“Threepenny Opera,” Clarence Brown’s final production for the 2014-2015 season, is set in post-World War I, economically depressed Germany.
And according to Calvin MacLean, the theatre program’s department head and artistic director for the theatre department, the world presented in “Threepenny Opera” is not so different from modern day America.
“The political and social commentary that Brecht makes about his point of view in the ’20s is still relevant today,” MacLean said.
“Threepenny Opera” tells the timeless story of the conflict between the haves and the have nots, but this time, the struggle plays out among beggars in Germany. Roderick Peeples, a longtime friend of MacLean, will be playing JJ Peachum, the king of the beggars.
“He is a character that is in charge of making money off the beggars,” Peeples explained. “He issues them a license to beg, and then he takes a certain percentage of their take.”
Brecht, the original German composer, wrote the work during the first big depression in Germany.
“He was there seeing very much the same kind of social conditions we have today where you have a relatively few number of people making a lot of money and a great number of people not making very much at all,” Peeples said.
Brecht wrote the play to capture the social and economic conditions of his time. Unlike many other musicals, “Threepenny Opera” was not intended to be a compilation of entertaining show tunes.
“There are songs with really brutal, scathing lyrics set to beautiful ballads and melodies,” Peeples said.
The most well-known song, “The Ballad of Mack the Knife,” was made into a pop hit by Bobby Darin in the 1960s.
“The lyrics he used and the style he sang it in are completely different from original German lyrics and its place in the show,” Peeples said. “Most people are used to hearing it as kind of romantic and jazzy but it’s actually a really scathing bitter indictment of this character Mack the Knife.”
Peeples said the dissonance between the brutal lyrics of the songs and the beautiful musical form they are sang in was done intentionally by Brecht.
“He wanted you to keep thinking,” Peeples said. “He didn’t want you to get lost in the show, in the beauty, in the imaginary world of the play, to escape.”
Brecht resented escapist theater and wanted to do something very different from the typical musical in his day.
“Music and songs that commented on a situation in the play was a new form,” MacLean explained. “A play is a lot like a book, a text. When it moves into music it moves into a different, new, more sophisticated mode of address to the audience.”

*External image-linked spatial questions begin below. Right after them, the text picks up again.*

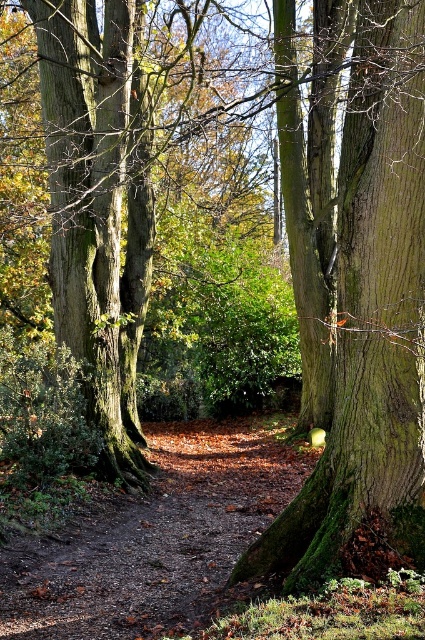
You are a hiker who wants to determine which tree is closer to you. You see the green mossy tree trunk at right and the green mossy tree at left. Which one is smaller in size?

The green mossy tree trunk at right is smaller than the green mossy tree at left, so the green mossy tree trunk at right is closer to you.

You are a hiker walking along the forest path and notice two green mossy trees. You want to find the taller one to take a photo. Which one should you choose between the green mossy tree trunk at right and the green mossy tree at left?

The green mossy tree at left is taller than the green mossy tree trunk at right, so you should choose the green mossy tree at left for your photo.

You are standing at the camera position in the forest scene. A treasure is hidden at point (x=362, y=285). If you walk straight ahead, how far will you have to walk to reach the treasure?

The distance of point (x=362, y=285) from camera is 6.13 meters, so you will have to walk 6.13 meters straight ahead to reach the treasure.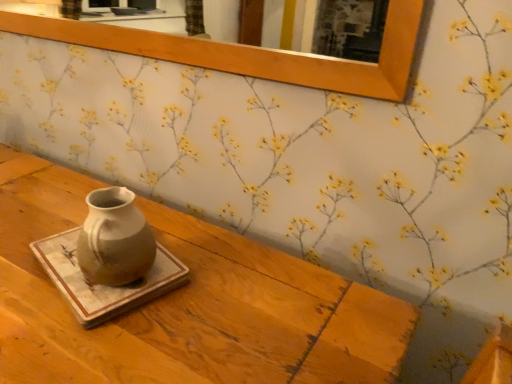
Question: Is point (394, 18) closer or farther from the camera than point (130, 289)?

Choices:
 (A) farther
 (B) closer

Answer: (A)

Question: Is wooden frame at upper center bigger or smaller than marble tray at center?

Choices:
 (A) big
 (B) small

Answer: (A)

Question: Estimate the real-world distances between objects in this image. Which object is closer to the marble tray at center?

Choices:
 (A) wooden frame at upper center
 (B) matte ceramic vase at center

Answer: (B)

Question: Estimate the real-world distances between objects in this image. Which object is closer to the marble tray at center?

Choices:
 (A) wooden frame at upper center
 (B) matte ceramic vase at center

Answer: (B)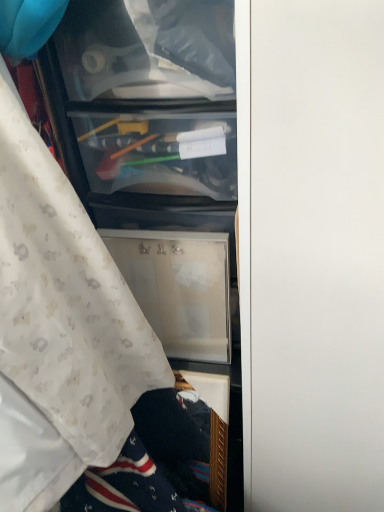
Question: Is white matte door at center taller or shorter than white textured fabric at left?

Choices:
 (A) short
 (B) tall

Answer: (B)

Question: Is white matte door at center to the left or to the right of white textured fabric at left in the image?

Choices:
 (A) left
 (B) right

Answer: (B)

Question: Is white matte door at center bigger or smaller than white textured fabric at left?

Choices:
 (A) big
 (B) small

Answer: (A)

Question: In terms of size, does white textured fabric at left appear bigger or smaller than white matte door at center?

Choices:
 (A) big
 (B) small

Answer: (B)

Question: From the image's perspective, is white textured fabric at left located above or below white matte door at center?

Choices:
 (A) above
 (B) below

Answer: (A)

Question: From a real-world perspective, is white textured fabric at left above or below white matte door at center?

Choices:
 (A) above
 (B) below

Answer: (A)

Question: Is white textured fabric at left inside the boundaries of white matte door at center, or outside?

Choices:
 (A) outside
 (B) inside

Answer: (A)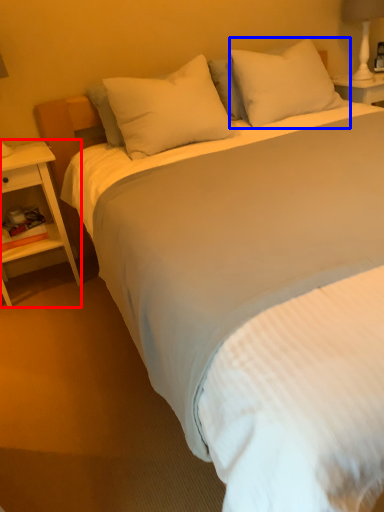
Question: Which of the following is the farthest to the observer, nightstand (highlighted by a red box) or pillow (highlighted by a blue box)?

Choices:
 (A) nightstand
 (B) pillow

Answer: (B)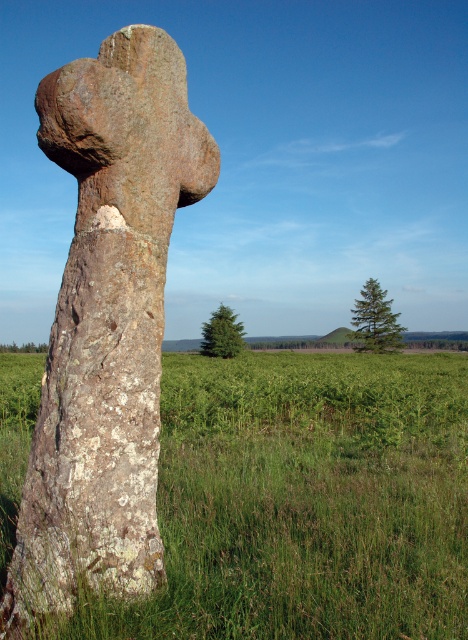
Question: Which point is farther to the camera?

Choices:
 (A) lichen-covered stone cross at center
 (B) green grassy at center

Answer: (A)

Question: Can you confirm if green grassy at center is positioned to the right of lichen-covered stone cross at center?

Choices:
 (A) no
 (B) yes

Answer: (A)

Question: Does green grassy at center appear over lichen-covered stone cross at center?

Choices:
 (A) yes
 (B) no

Answer: (B)

Question: Is green grassy at center behind lichen-covered stone cross at center?

Choices:
 (A) yes
 (B) no

Answer: (B)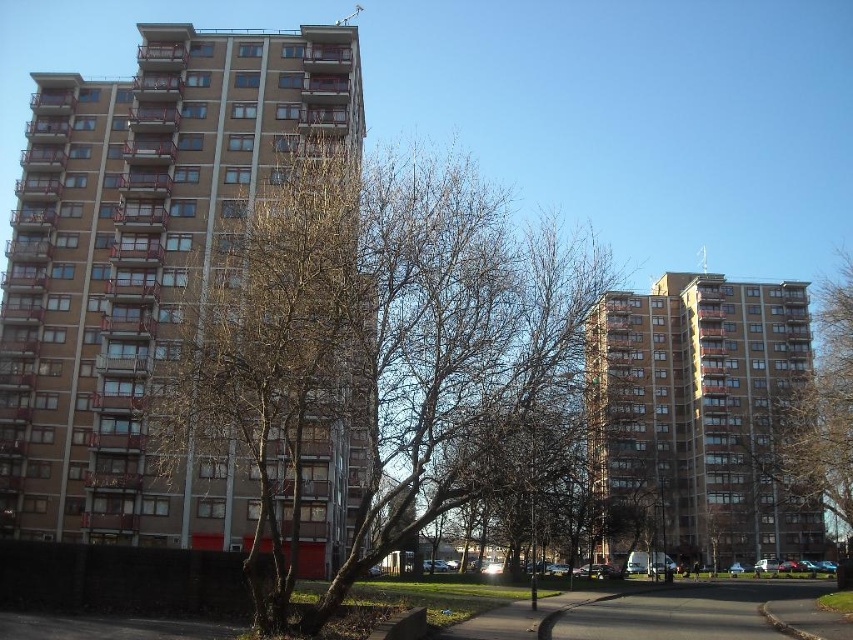
Can you confirm if brown concrete building at center is positioned below bare branches at right?

Yes, brown concrete building at center is below bare branches at right.

Is brown concrete building at center positioned in front of bare branches at right?

Yes, it is in front of bare branches at right.

Who is more forward, (695, 381) or (791, 440)?

Point (791, 440)

Where is `brown concrete building at center`? Image resolution: width=853 pixels, height=640 pixels. brown concrete building at center is located at coordinates (697, 419).

Can you confirm if brown leafless tree at left is positioned above bare branches at center?

Correct, brown leafless tree at left is located above bare branches at center.

Where is `brown leafless tree at left`? The height and width of the screenshot is (640, 853). brown leafless tree at left is located at coordinates (379, 355).

Can you confirm if brown leafless tree at left is shorter than brown concrete building at center?

In fact, brown leafless tree at left may be taller than brown concrete building at center.

Who is taller, brown leafless tree at left or brown concrete building at center?

brown leafless tree at left is taller.

Is point (444, 292) closer to camera compared to point (724, 464)?

Yes.

I want to click on brown leafless tree at left, so click(x=379, y=355).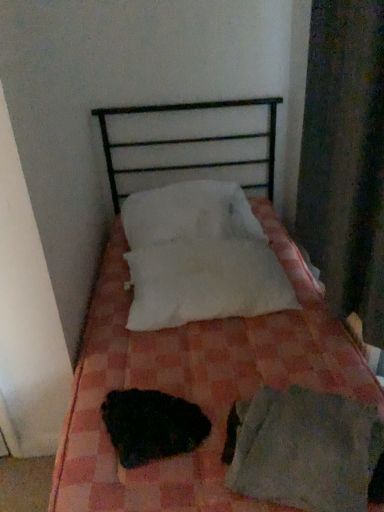
Question: Is black fuzzy animal at center completely or partially inside white soft pillow at center, which ranks as the 1th pillow in top-to-bottom order?

Choices:
 (A) no
 (B) yes

Answer: (A)

Question: Is white soft pillow at center, the 2th pillow from the bottom, to the left of black fuzzy animal at center from the viewer's perspective?

Choices:
 (A) yes
 (B) no

Answer: (B)

Question: Does white soft pillow at center, the 2th pillow from the bottom, appear on the right side of black fuzzy animal at center?

Choices:
 (A) yes
 (B) no

Answer: (A)

Question: Does white soft pillow at center, the 2th pillow from the bottom, lie in front of black fuzzy animal at center?

Choices:
 (A) no
 (B) yes

Answer: (A)

Question: From a real-world perspective, is white soft pillow at center, which ranks as the 1th pillow in top-to-bottom order, physically above black fuzzy animal at center?

Choices:
 (A) no
 (B) yes

Answer: (B)

Question: Is the position of white soft pillow at center, the 2th pillow from the bottom, more distant than that of black fuzzy animal at center?

Choices:
 (A) no
 (B) yes

Answer: (B)

Question: Considering the relative sizes of light gray cotton sheet at lower right and black fuzzy animal at center in the image provided, is light gray cotton sheet at lower right smaller than black fuzzy animal at center?

Choices:
 (A) yes
 (B) no

Answer: (B)

Question: Is light gray cotton sheet at lower right turned away from black fuzzy animal at center?

Choices:
 (A) yes
 (B) no

Answer: (B)

Question: Is the depth of light gray cotton sheet at lower right greater than that of black fuzzy animal at center?

Choices:
 (A) no
 (B) yes

Answer: (A)

Question: Is black fuzzy animal at center a part of light gray cotton sheet at lower right?

Choices:
 (A) yes
 (B) no

Answer: (B)

Question: Can you confirm if light gray cotton sheet at lower right is shorter than black fuzzy animal at center?

Choices:
 (A) yes
 (B) no

Answer: (B)

Question: Does light gray cotton sheet at lower right have a larger size compared to black fuzzy animal at center?

Choices:
 (A) no
 (B) yes

Answer: (B)

Question: Is white fluffy pillow at center, which ranks as the 1th pillow in bottom-to-top order, directly adjacent to pink checkered bed at center?

Choices:
 (A) no
 (B) yes

Answer: (A)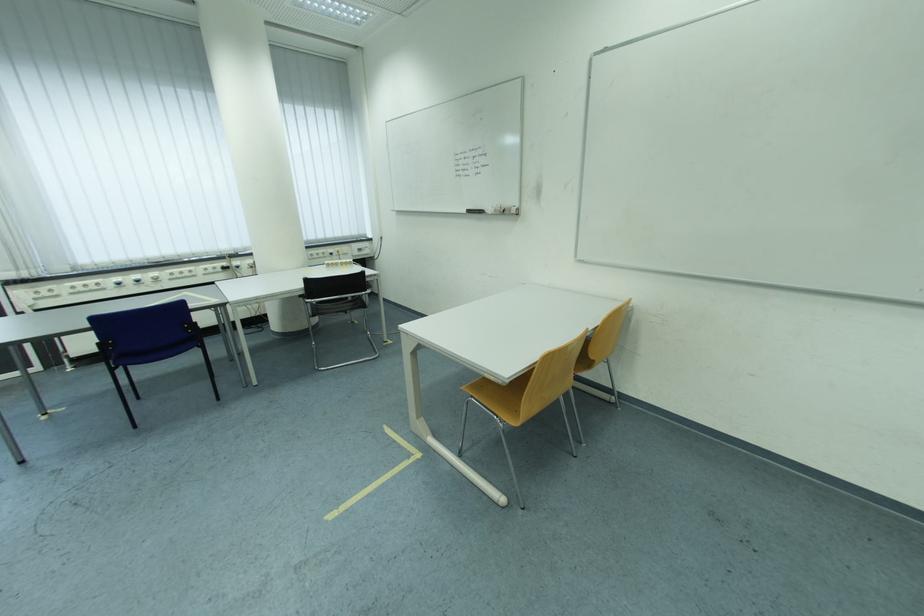
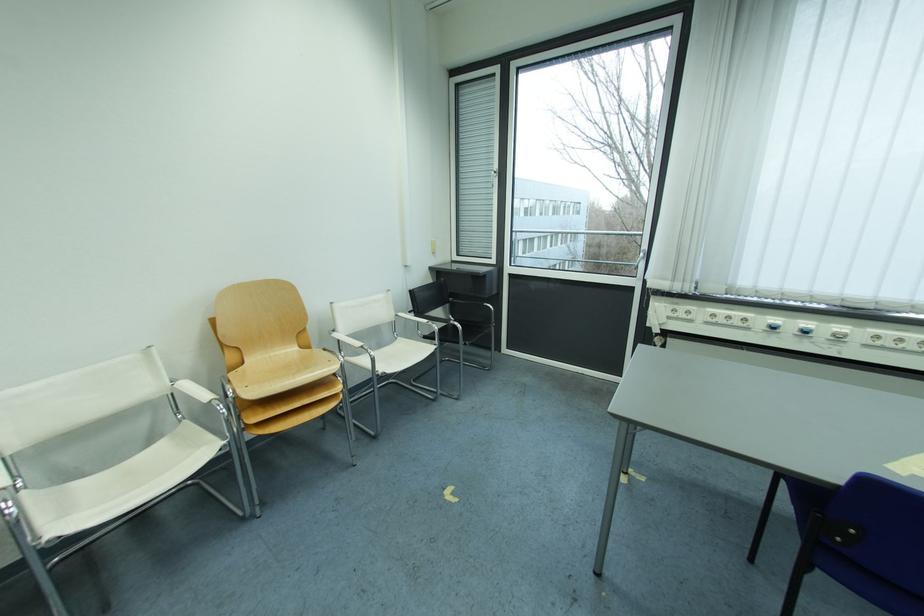
Where in the second image is the point corresponding to point 178,282 from the first image?

(874, 347)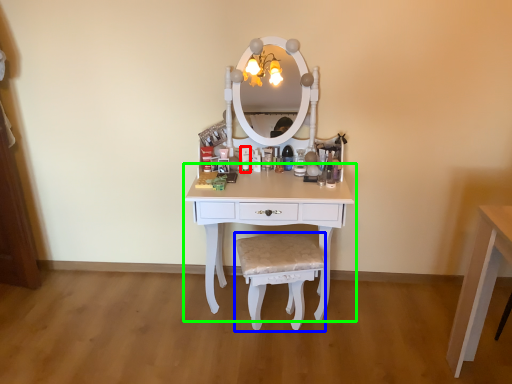
Question: Which object is the closest to the toiletry (highlighted by a red box)? Choose among these: chair (highlighted by a blue box) or table (highlighted by a green box).

Choices:
 (A) chair
 (B) table

Answer: (B)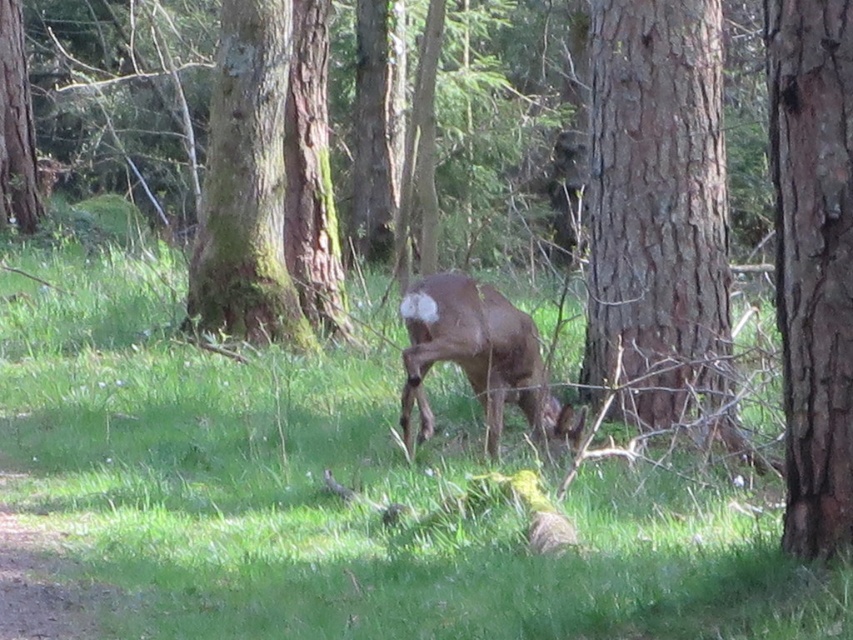
You are a hiker trying to navigate through the forest and spot two points marked on your map. The first point is at coordinate point(554, 422) and the second point is at coordinate point(3, 29). If you are standing at the deer grazing in the grassy area, which point is closer to you?

Point(554, 422) is in front of point(3, 29), so the first point is closer to you.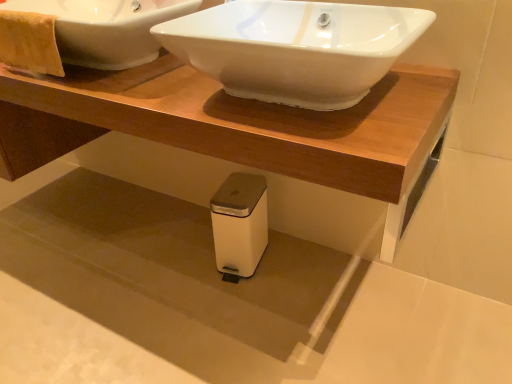
Question: From the image's perspective, relative to yellow textured towel at upper left, is white glossy sink at upper center, placed as the second sink when sorted from left to right, above or below?

Choices:
 (A) above
 (B) below

Answer: (B)

Question: Would you say white glossy sink at upper center, marked as the 1th sink in a right-to-left arrangement, is to the left or to the right of yellow textured towel at upper left in the picture?

Choices:
 (A) right
 (B) left

Answer: (A)

Question: Which object is the farthest from the yellow textured towel at upper left?

Choices:
 (A) white matte trash can at lower center
 (B) white plastic trash can at lower center
 (C) white glossy sink at upper center, which is the 2th sink from right to left
 (D) white glossy sink at upper center, placed as the second sink when sorted from left to right

Answer: (A)

Question: Which object is the closest to the white glossy sink at upper center, acting as the 1th sink starting from the left?

Choices:
 (A) white glossy sink at upper center, placed as the second sink when sorted from left to right
 (B) white matte trash can at lower center
 (C) white plastic trash can at lower center
 (D) yellow textured towel at upper left

Answer: (D)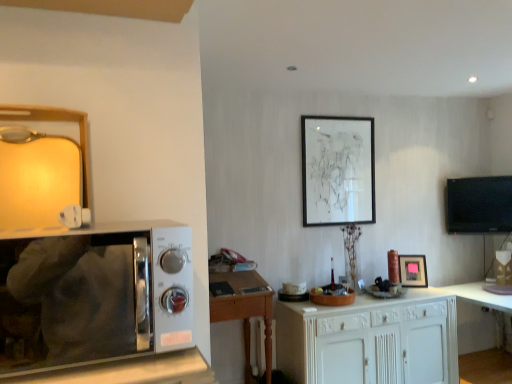
Question: Looking at the image, does white wood cabinet at center seem bigger or smaller compared to wooden desk at center?

Choices:
 (A) big
 (B) small

Answer: (A)

Question: Considering the positions of white wood cabinet at center and wooden desk at center in the image, is white wood cabinet at center taller or shorter than wooden desk at center?

Choices:
 (A) tall
 (B) short

Answer: (B)

Question: Which object is the closest to the sleek silver microwave at left?

Choices:
 (A) matte black picture frame at center, which is the 1th picture frame in right-to-left order
 (B) white wood cabinet at center
 (C) wooden desk at center
 (D) matte black picture frame at upper center, which is counted as the 1th picture frame, starting from the top
 (E) black glossy tv at right

Answer: (C)

Question: Based on their relative distances, which object is nearer to the wooden desk at center?

Choices:
 (A) black glossy tv at right
 (B) matte black picture frame at upper center, which is counted as the 2th picture frame, starting from the bottom
 (C) sleek silver microwave at left
 (D) white glossy table at lower right
 (E) matte black picture frame at center, which is the second picture frame from top to bottom

Answer: (B)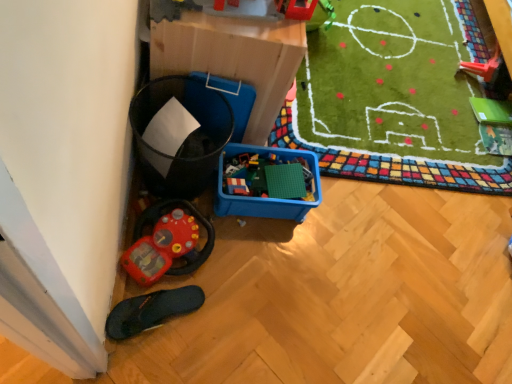
Question: Does black rubber slipper at lower left have a larger size compared to rubberized plastic toy at upper right, positioned as the third toy in left-to-right order?

Choices:
 (A) yes
 (B) no

Answer: (A)

Question: From a real-world perspective, is black rubber slipper at lower left under rubberized plastic toy at upper right, the 1th toy positioned from the right?

Choices:
 (A) yes
 (B) no

Answer: (A)

Question: Is black rubber slipper at lower left shorter than rubberized plastic toy at upper right, acting as the 1th toy starting from the top?

Choices:
 (A) no
 (B) yes

Answer: (B)

Question: Is black rubber slipper at lower left facing away from rubberized plastic toy at upper right, acting as the third toy starting from the bottom?

Choices:
 (A) no
 (B) yes

Answer: (A)

Question: Does black rubber slipper at lower left have a smaller size compared to rubberized plastic toy at upper right, acting as the third toy starting from the bottom?

Choices:
 (A) no
 (B) yes

Answer: (A)

Question: In terms of size, does blue plastic storage box at lower left appear bigger or smaller than black rubber slipper at lower left?

Choices:
 (A) big
 (B) small

Answer: (A)

Question: In terms of height, does blue plastic storage box at lower left look taller or shorter compared to black rubber slipper at lower left?

Choices:
 (A) tall
 (B) short

Answer: (A)

Question: From the image's perspective, relative to black rubber slipper at lower left, is blue plastic storage box at lower left above or below?

Choices:
 (A) above
 (B) below

Answer: (A)

Question: Relative to black rubber slipper at lower left, is blue plastic storage box at lower left in front or behind?

Choices:
 (A) behind
 (B) front

Answer: (B)

Question: Based on their positions, is black rubber slipper at lower left located to the left or right of rubberized plastic toy at upper right, arranged as the 1th toy when viewed from the back?

Choices:
 (A) left
 (B) right

Answer: (A)

Question: Is black rubber slipper at lower left bigger or smaller than rubberized plastic toy at upper right, the 1th toy positioned from the right?

Choices:
 (A) big
 (B) small

Answer: (A)

Question: From the image's perspective, is black rubber slipper at lower left positioned above or below rubberized plastic toy at upper right, the 1th toy positioned from the right?

Choices:
 (A) above
 (B) below

Answer: (B)

Question: Looking at their shapes, would you say black rubber slipper at lower left is wider or thinner than rubberized plastic toy at upper right, arranged as the 1th toy when viewed from the back?

Choices:
 (A) wide
 (B) thin

Answer: (A)

Question: Is point (214, 51) closer or farther from the camera than point (173, 243)?

Choices:
 (A) closer
 (B) farther

Answer: (A)

Question: From their relative heights in the image, would you say blue plastic storage box at lower left is taller or shorter than rubberized red toy car at lower left, which is counted as the 2th toy, starting from the back?

Choices:
 (A) tall
 (B) short

Answer: (A)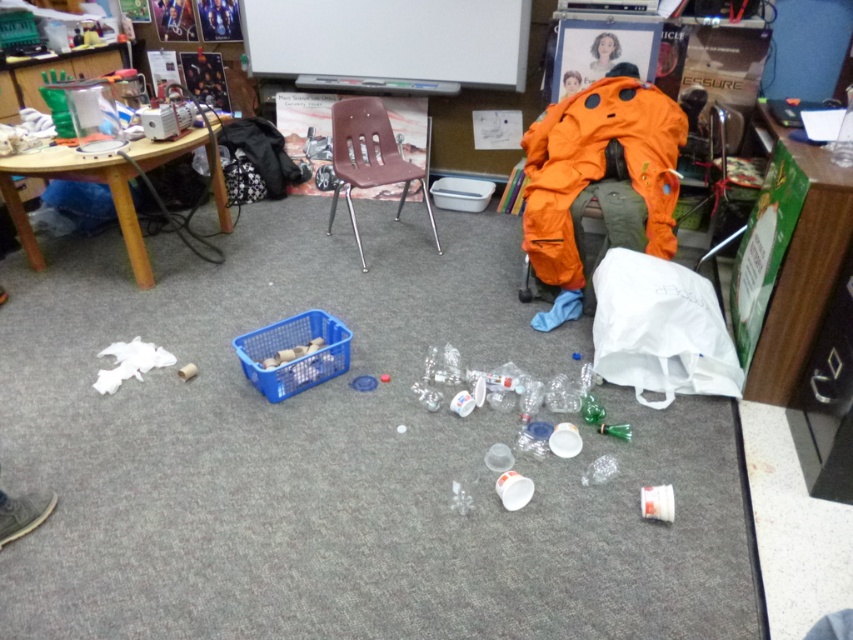
You are standing in the classroom and need to move from the blue plastic basket to the white plastic bag. Which direction should you move in relation to the two points labeled as point (x=390, y=168) and point (x=604, y=36)?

The new type of musical established by Brecht resonated with his audience then just as MacLean hopes it will resonate with the audience now.
“People are people in essential ways whether they are people who lived in the 1920s before the crash, before the economic collapse, before the rise of Nazi Germany, political extremism and human terrorism,” MacLean said. “All of these things we are dealing with today. It still makes a point and that’s why we’re doing it.”
“Threepenny Opera” opens on the Clarence Brown Mainstage April 17 and runs through Sunday, May 3. Tickets are $5 for opted-in students and can be purchased at knoxvilletickets.com.